[Data items]

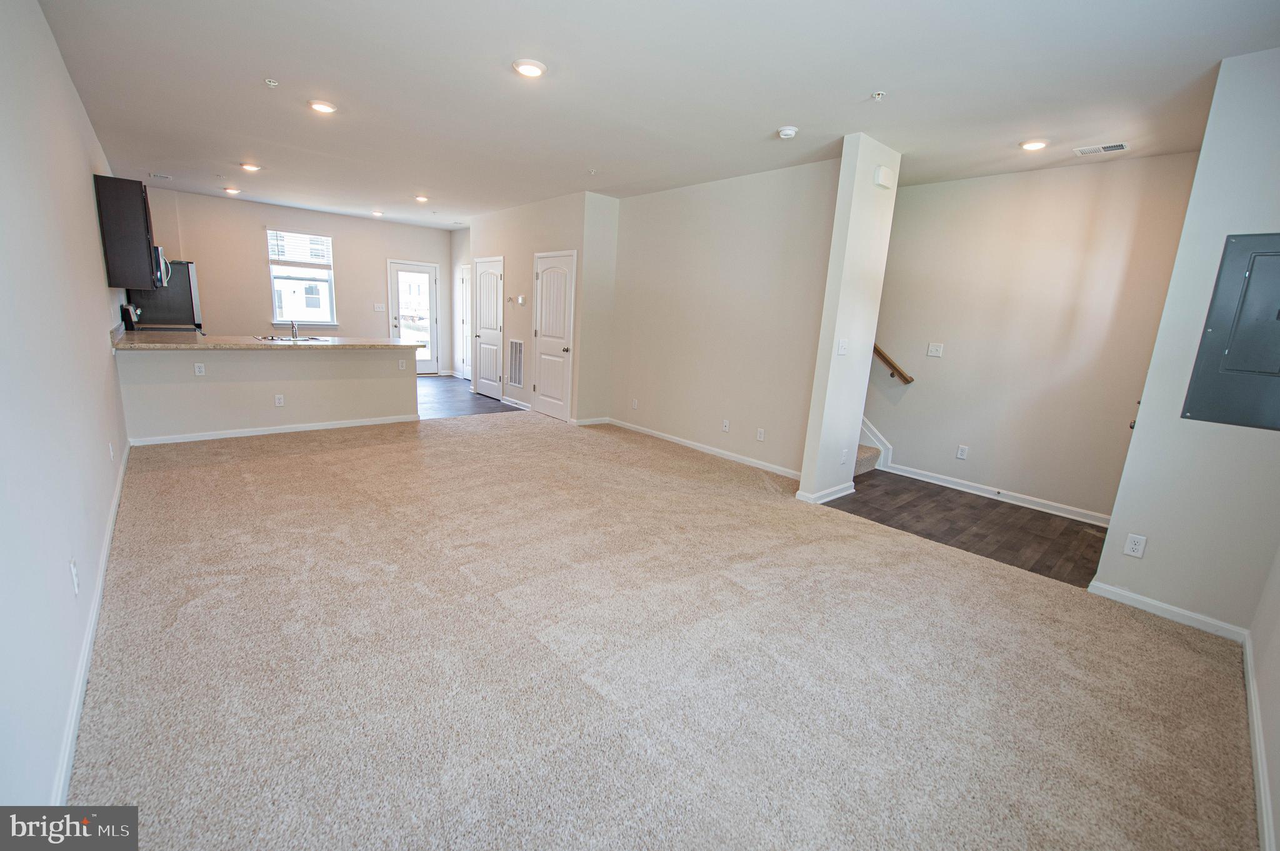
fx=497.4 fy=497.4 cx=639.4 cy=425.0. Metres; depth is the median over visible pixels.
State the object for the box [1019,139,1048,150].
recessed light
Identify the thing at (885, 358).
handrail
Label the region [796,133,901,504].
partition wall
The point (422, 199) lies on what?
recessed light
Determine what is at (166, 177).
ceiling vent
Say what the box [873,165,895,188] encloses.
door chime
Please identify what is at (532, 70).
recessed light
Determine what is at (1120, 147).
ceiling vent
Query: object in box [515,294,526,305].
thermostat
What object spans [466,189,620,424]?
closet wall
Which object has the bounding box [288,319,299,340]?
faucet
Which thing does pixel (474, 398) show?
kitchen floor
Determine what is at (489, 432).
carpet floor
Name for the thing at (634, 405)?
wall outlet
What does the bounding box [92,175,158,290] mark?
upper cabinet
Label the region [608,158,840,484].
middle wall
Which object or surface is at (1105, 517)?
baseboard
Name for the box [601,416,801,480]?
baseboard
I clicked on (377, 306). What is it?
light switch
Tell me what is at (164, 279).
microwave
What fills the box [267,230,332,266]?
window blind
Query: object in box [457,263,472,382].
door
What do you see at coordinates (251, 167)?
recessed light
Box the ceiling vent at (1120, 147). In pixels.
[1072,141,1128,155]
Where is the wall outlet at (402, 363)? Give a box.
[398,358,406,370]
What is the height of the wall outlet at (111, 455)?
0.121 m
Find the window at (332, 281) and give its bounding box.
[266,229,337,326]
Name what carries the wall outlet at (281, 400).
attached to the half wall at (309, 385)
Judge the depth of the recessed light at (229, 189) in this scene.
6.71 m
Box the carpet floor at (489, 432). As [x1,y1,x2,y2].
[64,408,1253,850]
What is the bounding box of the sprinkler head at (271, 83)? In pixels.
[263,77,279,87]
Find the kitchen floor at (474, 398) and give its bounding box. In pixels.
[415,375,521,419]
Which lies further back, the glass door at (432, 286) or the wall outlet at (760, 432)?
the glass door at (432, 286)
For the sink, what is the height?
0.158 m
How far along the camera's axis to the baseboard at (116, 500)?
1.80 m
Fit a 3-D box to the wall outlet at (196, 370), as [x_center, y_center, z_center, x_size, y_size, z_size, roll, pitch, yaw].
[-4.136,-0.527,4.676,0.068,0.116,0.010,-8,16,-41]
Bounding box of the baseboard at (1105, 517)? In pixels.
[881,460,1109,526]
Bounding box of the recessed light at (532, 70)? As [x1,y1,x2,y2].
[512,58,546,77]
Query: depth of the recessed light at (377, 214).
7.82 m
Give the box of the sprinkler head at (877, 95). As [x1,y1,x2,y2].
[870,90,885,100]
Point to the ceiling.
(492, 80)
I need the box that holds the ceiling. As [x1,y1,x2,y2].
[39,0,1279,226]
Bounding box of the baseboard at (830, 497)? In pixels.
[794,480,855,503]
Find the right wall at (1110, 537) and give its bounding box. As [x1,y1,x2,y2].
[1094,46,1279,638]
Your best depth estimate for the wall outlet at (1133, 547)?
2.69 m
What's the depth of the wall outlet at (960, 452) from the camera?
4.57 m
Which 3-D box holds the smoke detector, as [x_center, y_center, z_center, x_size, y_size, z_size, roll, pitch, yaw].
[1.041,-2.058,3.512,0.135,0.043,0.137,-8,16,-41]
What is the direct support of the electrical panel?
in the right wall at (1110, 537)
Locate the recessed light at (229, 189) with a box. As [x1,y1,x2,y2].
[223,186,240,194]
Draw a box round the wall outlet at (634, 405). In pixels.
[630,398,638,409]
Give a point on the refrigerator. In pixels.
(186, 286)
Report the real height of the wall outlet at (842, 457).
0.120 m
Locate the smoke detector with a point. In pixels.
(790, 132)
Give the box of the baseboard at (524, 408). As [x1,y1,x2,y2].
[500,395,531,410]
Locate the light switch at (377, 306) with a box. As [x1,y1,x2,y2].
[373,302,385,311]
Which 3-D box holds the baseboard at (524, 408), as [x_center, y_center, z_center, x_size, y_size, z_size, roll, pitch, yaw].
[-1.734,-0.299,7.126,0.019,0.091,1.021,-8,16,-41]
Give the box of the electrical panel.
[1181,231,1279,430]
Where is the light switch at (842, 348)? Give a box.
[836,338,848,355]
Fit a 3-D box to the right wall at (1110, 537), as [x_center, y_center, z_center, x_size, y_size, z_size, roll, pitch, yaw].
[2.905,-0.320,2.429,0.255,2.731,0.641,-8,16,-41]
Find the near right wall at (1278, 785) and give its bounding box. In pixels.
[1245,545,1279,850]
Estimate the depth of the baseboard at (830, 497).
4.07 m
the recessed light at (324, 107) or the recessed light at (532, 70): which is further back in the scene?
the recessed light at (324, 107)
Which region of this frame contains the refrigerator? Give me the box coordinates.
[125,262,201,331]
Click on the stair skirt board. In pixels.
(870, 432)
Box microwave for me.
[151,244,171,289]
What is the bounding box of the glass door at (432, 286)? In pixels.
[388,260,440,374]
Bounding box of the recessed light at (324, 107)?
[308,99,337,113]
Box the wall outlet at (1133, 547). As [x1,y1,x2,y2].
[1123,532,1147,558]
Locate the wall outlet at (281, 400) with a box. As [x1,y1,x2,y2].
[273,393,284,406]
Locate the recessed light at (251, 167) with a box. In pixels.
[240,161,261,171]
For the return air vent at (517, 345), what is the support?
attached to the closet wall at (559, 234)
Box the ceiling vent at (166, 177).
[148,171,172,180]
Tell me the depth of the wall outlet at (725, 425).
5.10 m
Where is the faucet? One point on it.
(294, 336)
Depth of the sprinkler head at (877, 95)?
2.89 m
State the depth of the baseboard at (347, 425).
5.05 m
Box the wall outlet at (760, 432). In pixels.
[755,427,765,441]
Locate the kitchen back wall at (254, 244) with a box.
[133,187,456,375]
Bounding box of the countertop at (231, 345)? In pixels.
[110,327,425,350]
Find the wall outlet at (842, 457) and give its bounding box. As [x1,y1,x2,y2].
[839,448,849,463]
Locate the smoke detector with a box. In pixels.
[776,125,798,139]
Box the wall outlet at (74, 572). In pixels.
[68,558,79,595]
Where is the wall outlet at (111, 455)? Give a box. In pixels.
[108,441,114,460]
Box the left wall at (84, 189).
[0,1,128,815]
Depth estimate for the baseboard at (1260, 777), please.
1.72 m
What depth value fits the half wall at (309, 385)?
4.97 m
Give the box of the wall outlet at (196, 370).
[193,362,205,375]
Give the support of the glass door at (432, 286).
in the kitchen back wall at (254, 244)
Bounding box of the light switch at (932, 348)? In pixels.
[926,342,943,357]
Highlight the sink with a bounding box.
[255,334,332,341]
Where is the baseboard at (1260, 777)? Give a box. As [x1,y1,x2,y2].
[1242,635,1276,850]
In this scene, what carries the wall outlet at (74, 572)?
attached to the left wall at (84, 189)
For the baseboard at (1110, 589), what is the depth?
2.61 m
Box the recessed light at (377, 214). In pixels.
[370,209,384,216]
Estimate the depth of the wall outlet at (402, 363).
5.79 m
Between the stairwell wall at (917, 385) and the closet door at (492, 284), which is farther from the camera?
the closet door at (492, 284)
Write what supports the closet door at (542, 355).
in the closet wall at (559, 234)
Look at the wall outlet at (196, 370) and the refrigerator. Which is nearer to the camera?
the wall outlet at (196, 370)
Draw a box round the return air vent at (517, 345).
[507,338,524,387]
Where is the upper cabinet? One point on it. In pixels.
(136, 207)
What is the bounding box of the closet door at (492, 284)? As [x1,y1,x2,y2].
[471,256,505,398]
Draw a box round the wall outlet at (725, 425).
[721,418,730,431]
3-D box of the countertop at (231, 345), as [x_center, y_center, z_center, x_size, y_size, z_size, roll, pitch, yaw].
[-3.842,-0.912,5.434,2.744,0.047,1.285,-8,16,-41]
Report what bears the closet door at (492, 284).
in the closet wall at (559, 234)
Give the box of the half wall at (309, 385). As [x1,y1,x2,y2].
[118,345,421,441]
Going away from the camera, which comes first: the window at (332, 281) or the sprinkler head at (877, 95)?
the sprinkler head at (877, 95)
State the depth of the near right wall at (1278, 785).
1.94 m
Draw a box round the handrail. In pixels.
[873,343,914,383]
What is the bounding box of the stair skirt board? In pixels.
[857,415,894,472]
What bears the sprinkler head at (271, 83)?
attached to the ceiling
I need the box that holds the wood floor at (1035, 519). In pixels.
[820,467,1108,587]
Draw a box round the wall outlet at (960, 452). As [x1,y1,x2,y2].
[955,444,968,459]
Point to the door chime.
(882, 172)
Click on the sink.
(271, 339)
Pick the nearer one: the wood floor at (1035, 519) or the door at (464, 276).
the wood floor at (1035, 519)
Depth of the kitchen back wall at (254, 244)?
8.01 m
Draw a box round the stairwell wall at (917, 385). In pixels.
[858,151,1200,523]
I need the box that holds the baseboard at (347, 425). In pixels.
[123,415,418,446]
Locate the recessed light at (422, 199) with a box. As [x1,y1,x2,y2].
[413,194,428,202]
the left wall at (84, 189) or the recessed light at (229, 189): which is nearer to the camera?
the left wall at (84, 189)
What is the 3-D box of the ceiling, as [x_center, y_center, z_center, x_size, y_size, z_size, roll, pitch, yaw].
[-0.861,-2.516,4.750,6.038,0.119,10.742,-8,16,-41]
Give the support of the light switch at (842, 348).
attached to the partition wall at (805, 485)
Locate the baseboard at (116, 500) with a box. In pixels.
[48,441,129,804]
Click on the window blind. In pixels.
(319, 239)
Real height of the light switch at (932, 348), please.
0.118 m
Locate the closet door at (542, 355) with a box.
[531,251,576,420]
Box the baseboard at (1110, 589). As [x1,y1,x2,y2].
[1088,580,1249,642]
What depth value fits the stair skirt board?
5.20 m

=== ACTIVITY ===
Give back, unchanged, the line that holds "I need the box that holds the baseboard" along with all lines after it through the last line above.

=== EXERCISE RESULT ===
I need the box that holds the baseboard at (347, 425). In pixels.
[123,415,418,446]
Locate the recessed light at (422, 199) with a box. As [x1,y1,x2,y2].
[413,194,428,202]
the left wall at (84, 189) or the recessed light at (229, 189): which is nearer to the camera?
the left wall at (84, 189)
What is the 3-D box of the ceiling, as [x_center, y_center, z_center, x_size, y_size, z_size, roll, pitch, yaw].
[-0.861,-2.516,4.750,6.038,0.119,10.742,-8,16,-41]
Give the support of the light switch at (842, 348).
attached to the partition wall at (805, 485)
Locate the baseboard at (116, 500) with a box. In pixels.
[48,441,129,804]
Click on the window blind. In pixels.
(319, 239)
Real height of the light switch at (932, 348), please.
0.118 m
Locate the closet door at (542, 355) with a box.
[531,251,576,420]
Box the baseboard at (1110, 589). As [x1,y1,x2,y2].
[1088,580,1249,642]
What depth value fits the stair skirt board?
5.20 m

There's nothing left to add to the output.